The thin threads connecting our dignity with our money

I say thin because really it’s very easy to break free of the conditioning that society has performed on us which is “Money is dignity, honor and respect and if you don’t have enough then you should just work harder, hustle harder and budget harder to have more”. I have frankly not been able to get why an unequal distribution of money being multifactorial is so hard to get for some of us. This attitude of not accepting monetarily different situations is unhelpful and seemingly more rampant in the socially orthodox population.

I think the conditioning has been done deliberately. Because if our societal stature was connected to our character, it would be very easy to attain. It would be a very good incentive to have a good character if that guaranteed more respect and would ultimately lead to a balanced human society. It would’ve been a win-win for most of us, except for people who can’t separate any value that their life has from material possessions and money.

I could’ve forgiven the few of us who hold money the most important thing on our social resume. We all know people who like to hoard, collect and multiply money. This is their job in life. This is what everything revolves around. In one sentence their mission statement is “how to make money and how to spend money”. And I would’ve been okay with it if they hadn’t slowly started to make people ashamed for not sharing in this value of theirs.

You see, materialistic people are weak people when it comes to what they do for the community. Sure they probably give a small percentage of their money towards philanthropy and charity but sometimes our community doesn’t need money. And we lose manpower when some of us think that just by writing a check they’ve been absolved of their moral responsibility towards their fellow human beings.

Also, because money is almost unanimously a good measure of someone’s success in life, it induces a sense of inferiority in the best of us by subliminally belittling what we do for community welfare through time and physical effort. Those of us who don’t possess as much money start to shortchange ourselves and this can be damaging in the long run. Just like we lost some people because they thought their check was good enough and constituted true service to the community, now we lost some people because in their mind, their physical and time contribution paled in comparison to someone who can write a check. These efficient workers of our society start to think “My contribution doesn’t matter anyway. Why bother?”.
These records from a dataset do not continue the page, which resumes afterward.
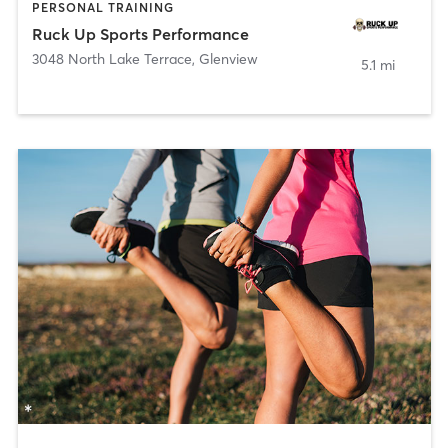
PERSONAL TRAINING
Ruck Up Sports Performance
3048 North Lake Terrace
,
Glenview
5.1 mi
So here’s what I think we should do….. CONSCIOUSLY. Praise our unsung heroes. Create opportunities where monetary contribution is either not required or if required, can come through a grant or an organization but no personal contributions are allowed. Make a community where even coming in for counseling someone about simple things like settling into their newly married life, new baby, postpartum chaos, financial problems, starting a new job and not finding common ground with workmates, new immigrants, cultural diversity, counts as community work and is seen as honorable. This type of work is sometimes more necessary for a healthy community than financial contribution. When we value this work, we value the workers behind it. We also create a sense of higher self-esteem. People start to value themselves and others for who they are and not what they make every month. This type of attitude goes a long way in ensuring an emotionally strong community.

This work, like all other societal revolutions, starts at the smallest of scales. Its foundation can be very effectively laid at home. Praising our spouse, our house help, our kids for the emotional and spiritual work that they do. Counting the thought behind a job. Celebrating any positive initiative that our kids take towards their friends. Mingling with people who are simple in their upkeep and profound in the value that they bring to our lives. Separating expensive food from casual get-togethers. Teaching our kids the significance of good company and stimulating conversations. Also showing our kids how much a nicely-prepared meal is valued by a new mother so much more than any amount of money. Also showing our kids that some people may have the money but not the physical capability to get groceries and we can help them in a small but effective way.

When we make an exercise out of separating our self-respect from the amount of money that we may or may not have we create a stronger all-around environment. An emotionally strong environment.